Los siete ciclistas colombianos que tomaron la salida de la Vuelta 2104 en Jerez de la Frontera llegaban aspirando a todo y se fueron de Santiago con una notable decepción, que sin embargo no esconde un futuro más que esperanzador.
Ninguno de ellos se coló entre los diez primeros de la general y eso que dos de ellos, Nairo Quintana y Rigoberto Urán, eran claros candidatos a pelear por el podio tras haber sido primero y segundo en el Giro de Italia.
El único resultado destacable en la comptencia ibérica para el país fue la victoria de Winner Ancona, del Lampre-Mérida, en Valdelinares por la novena etapa.
A pesar de todo, los ciclistas colombianos presentes en la carrera española, además de los que no vinieron como Miguel Ángel López, reciente ganador del Tour del Porvenir y que defenderá en 2015 el azul celeste del Astana, tendrán la posibilidad en el futuro de reeditar la victoria de Lucho Herrera en 1987, gracias a su juventud y a los éxitos que están cosechando.
El principal foco de atención estaba en Nairo Quintana que confiaba, tras acabar de rosa el Giro, poder certificar un doblete en dos grandes en un año, circunstancia que no se produce en el pelotón internacional desde que lo hizo Alberto Contador en 2008.
Al paso de la Vuelta por tierras de Aragón en sus dos etapas, el boyacense vivió la miel, se vistió «la Roja» en la estación invernal de Valdelinares, y la hiel en forma de caída en la contrarreloj de Borja que le dejó hecho un Ecce Homo como el que incendió las redes sociales en 2012 de esta ciudad.
Al día siguiente en su querida Navarra, con el cuerpo muy dolorido, una montonera camino de San Miguel de Aralar puso fin a sus aspiraciones en la carrera y a la temporada.
Quintana había preparado con mimo y exquisitez la carrera y nadie duda de que hubiera estado en condiciones de pelear con los dos hombres que han marcado la carrera, Alberto Contador y Chris Froome. El trío junto al italiano Vincenzo Nibali, a los que podría unirse algún otro, apunta a ser el foco de atención en la salida de Utrecht del Tour de Francia 2015 y su protagonista.
El testigo de Quintana lo tomó Rigoberto Urán, aunque dados sus resultados por si mismo ya desde la partida se le había incluído entre los aspirantes a la victoria. Al de Urrao lo que le pasó factura fue la salud, una bronquitis asmática, que le llevó al abandono en la segunda jornada de descanso en A Coruña.
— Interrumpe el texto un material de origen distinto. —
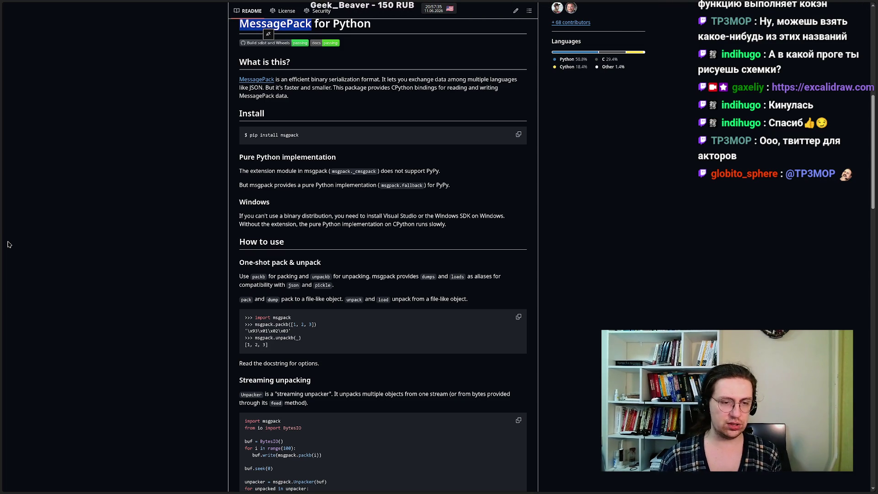
scroll(114, 268, "down", 3)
Esos problemas físicos le habían impedido alcanzar el nivel que se esperaba de él, aún así hasta que llegó la primera etapa reina que finalizó en La Farrapona, donde sufrió hasta límites insospechados «por amor a este deporte», había estado tratando de tú a tú al quinteto que ha sido el más fuerte de la prueba, Contador, Froome, Alejandro Valverde, Purito Rodríguez y Fabio Aru.
Del resto la mayor decepción ha sido la del AG2-La Mondiale Carlos Alberto Betancur quien, de manera antagónica a Quintana y Urán, ha lucido durante muchas jornadas el farolillo rojo que finalmente ha abandonado para ser penúltimo a más de cinco horas y cuarto de Contador.
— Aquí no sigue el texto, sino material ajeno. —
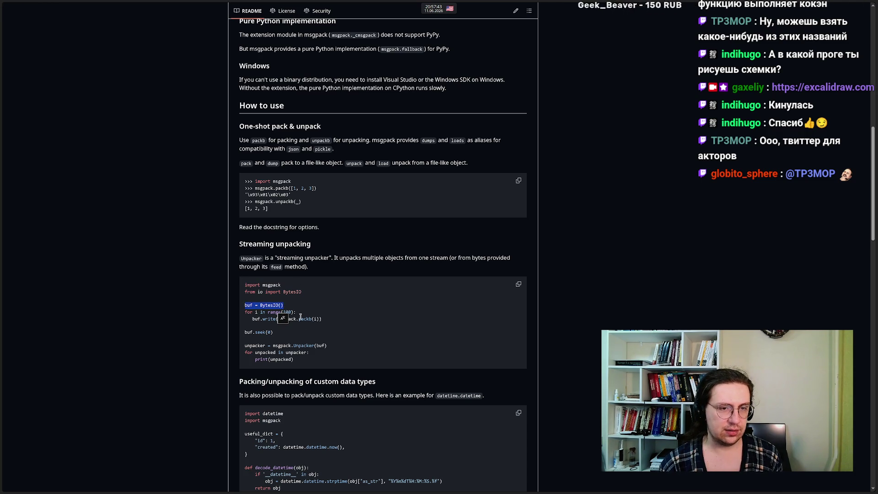
left_click(283, 315)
También fue de más a menos hasta terminar perdido en la clasificación, a casi dos horas del vencedor, el Orica GreenEdge Esteban Chaves.
Los colombianos han regresado con fuerza a la elite ciclista, después de varios años de ostracismo, y en 2015 doce de los dieciocho equipos WorldTour, contarán con al menos uno de ellos.